━━ 本文抜粋
2002年にあった実話を元にしています。
ボストン・グローブ紙の新聞記者たちが、
神父による児童への性的虐待と、カトリック教会がその事実を看過しているという、
大スクープを成し遂げるまでのストーリー。

ある神父による児童への性的虐待という一つの事件が発端です。
聖職者にあるまじき行為。
これはネタになる、と。
ところが調べていくうちに、同じような事件が過去にいくつもあったことがわかってきます。
いや、いくつもなどというものではない、異常な多さ。
しかもそれがすべて、教会により隠し通されてきているし、
どうやら弁護士もその隠蔽に加担しているようだ・・・。

これは常に禁欲を強いられる神父のいわば職業病のようなもの
・・・と言われればとてもわかりやすいですが、
だからといってそれを放置するのはやっぱりダメですよね。
もしかすると、これって、この近年だけではなく
カトリック教会の創始期からずっとそうだったのではないか?という気さえしてきます。
だからそれを隠蔽するノウハウも教会は多分たっぷり持っていたのではないかな?
・・・などと、考えすぎでしょうか。

これが警官や教師がしでかしたことなら、すぐに公になるでしょう。
(そうでない場合も時にはありそうですが。)
━━━━
*作業内容:* 上の本文抜粋から、「しかもそれがすべて、教会により隠し通されてきているし、」を含む語句で始まり「これが警官や教師がしでかしたことなら、すぐに公になるでしょう。」で終わる部分を、そのまま書き写してください。
━━ 資料
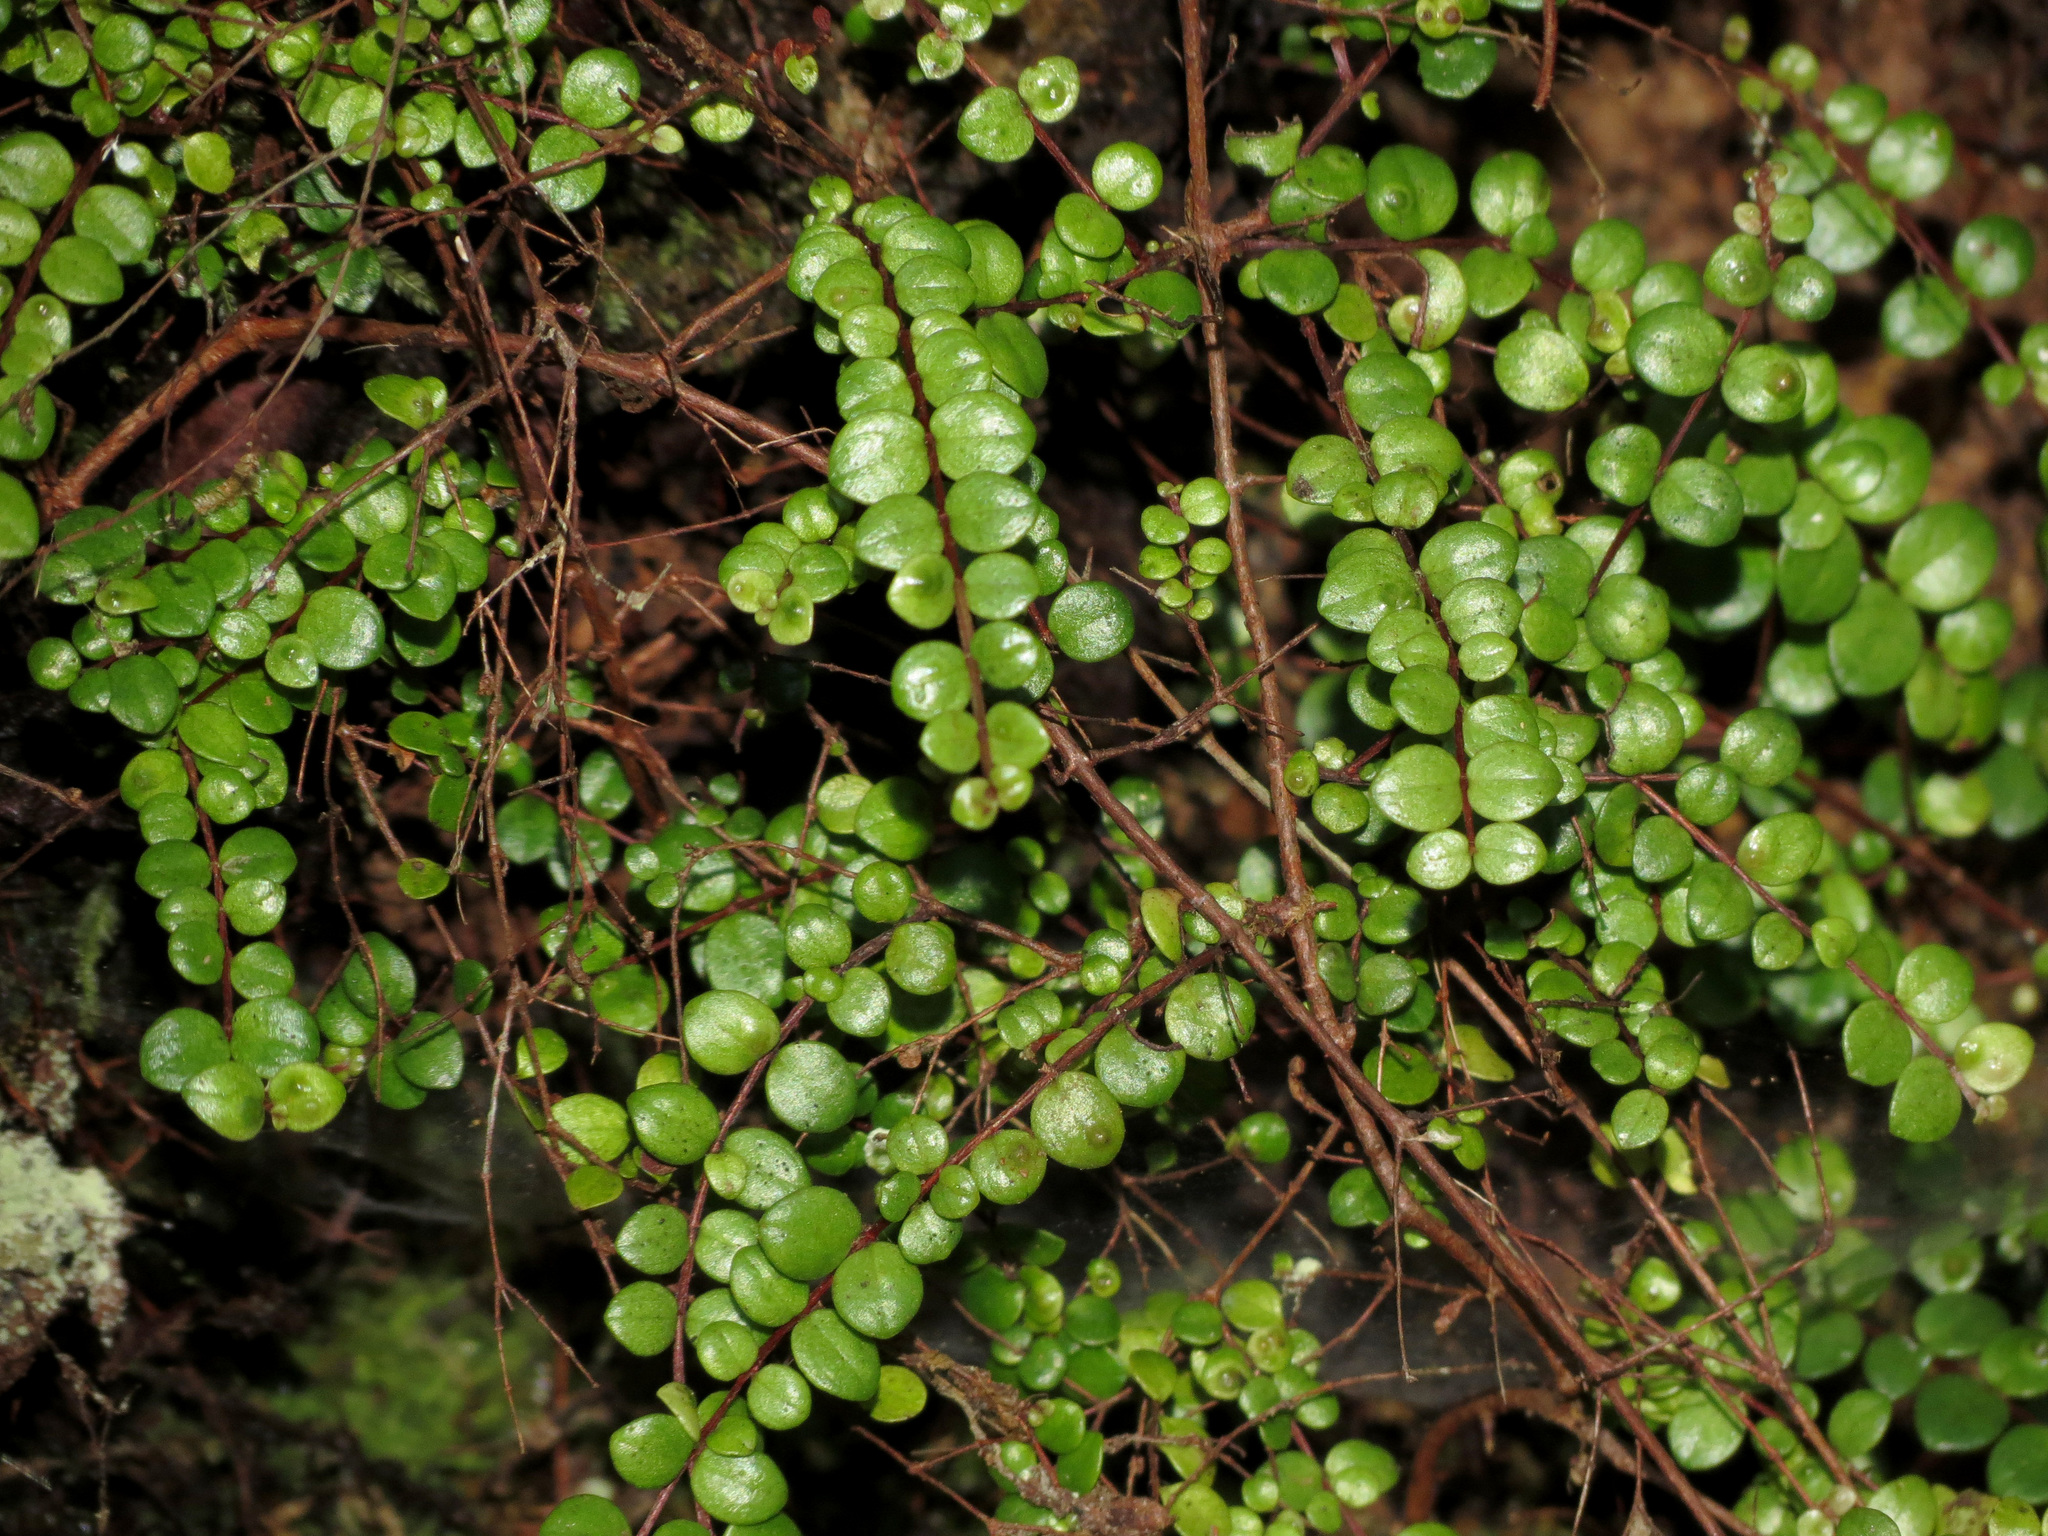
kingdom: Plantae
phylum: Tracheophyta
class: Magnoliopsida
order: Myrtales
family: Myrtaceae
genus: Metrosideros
━━━━
━━ 資料
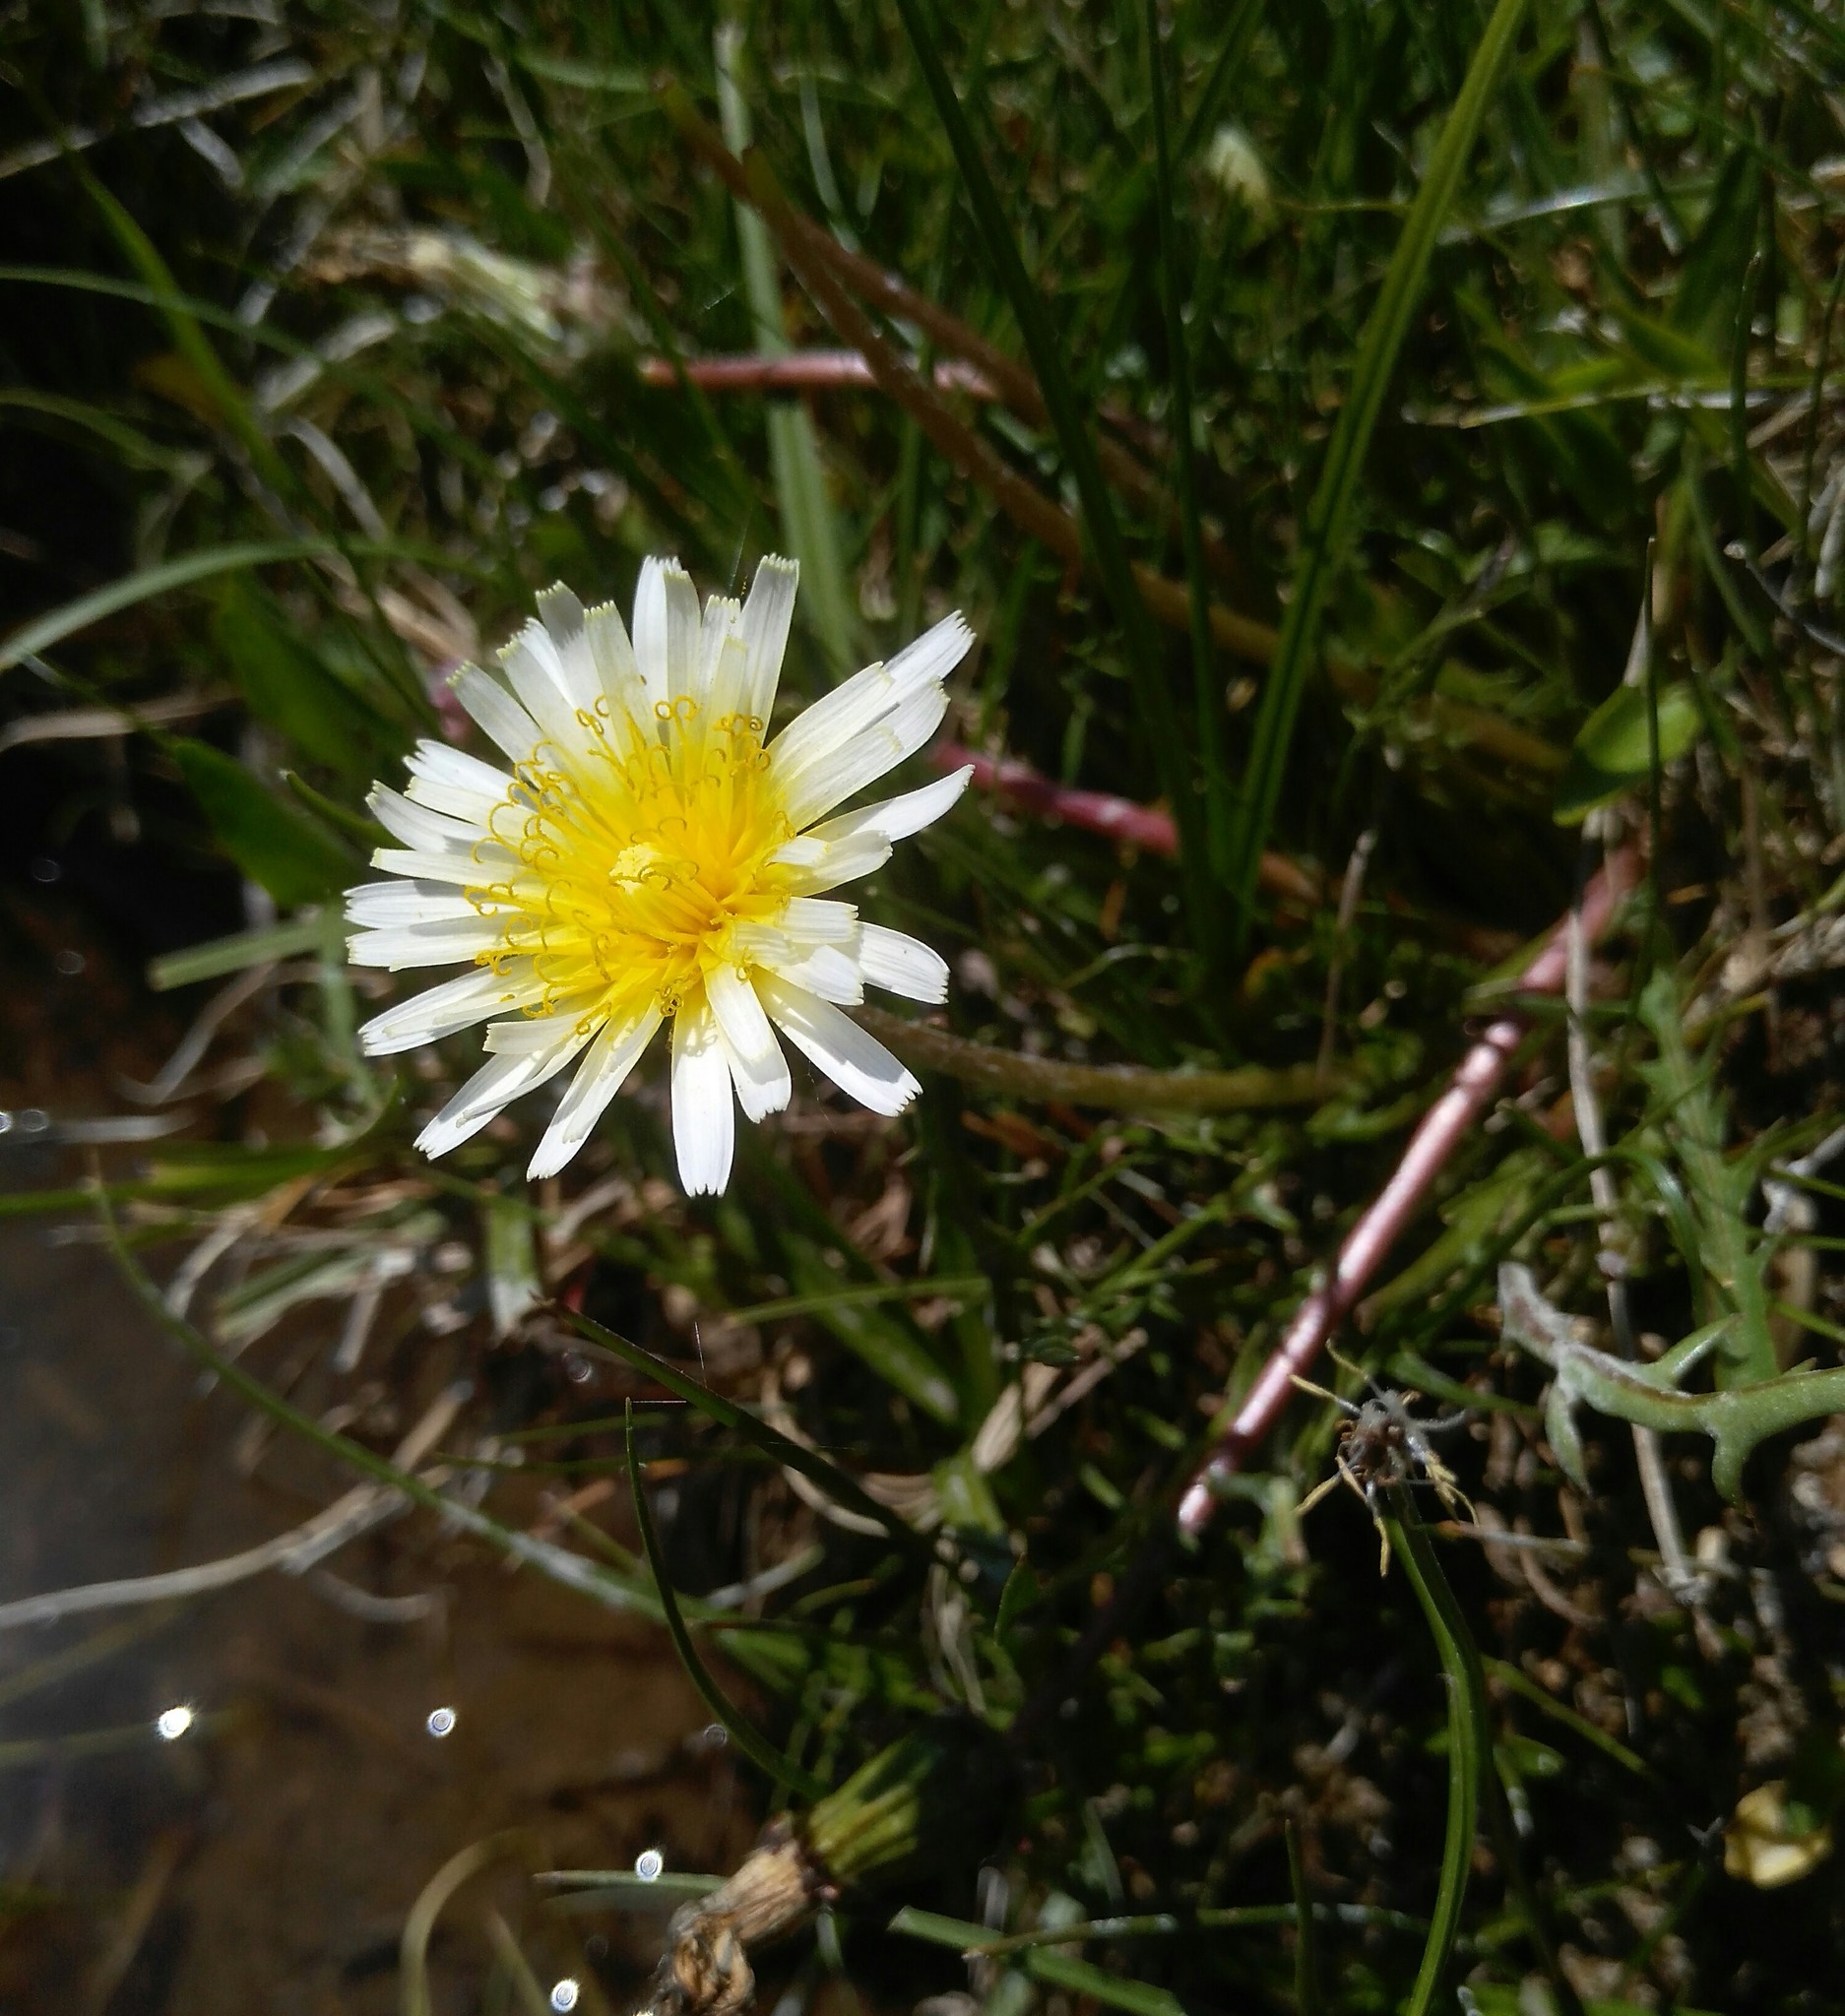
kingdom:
━━━━
*結果:*
しかもそれがすべて、教会により隠し通されてきているし、
どうやら弁護士もその隠蔽に加担しているようだ・・・。

これは常に禁欲を強いられる神父のいわば職業病のようなもの
・・・と言われればとてもわかりやすいですが、
だからといってそれを放置するのはやっぱりダメですよね。
もしかすると、これって、この近年だけではなく
カトリック教会の創始期からずっとそうだったのではないか?という気さえしてきます。
だからそれを隠蔽するノウハウも教会は多分たっぷり持っていたのではないかな?
・・・などと、考えすぎでしょうか。

これが警官や教師がしでかしたことなら、すぐに公になるでしょう。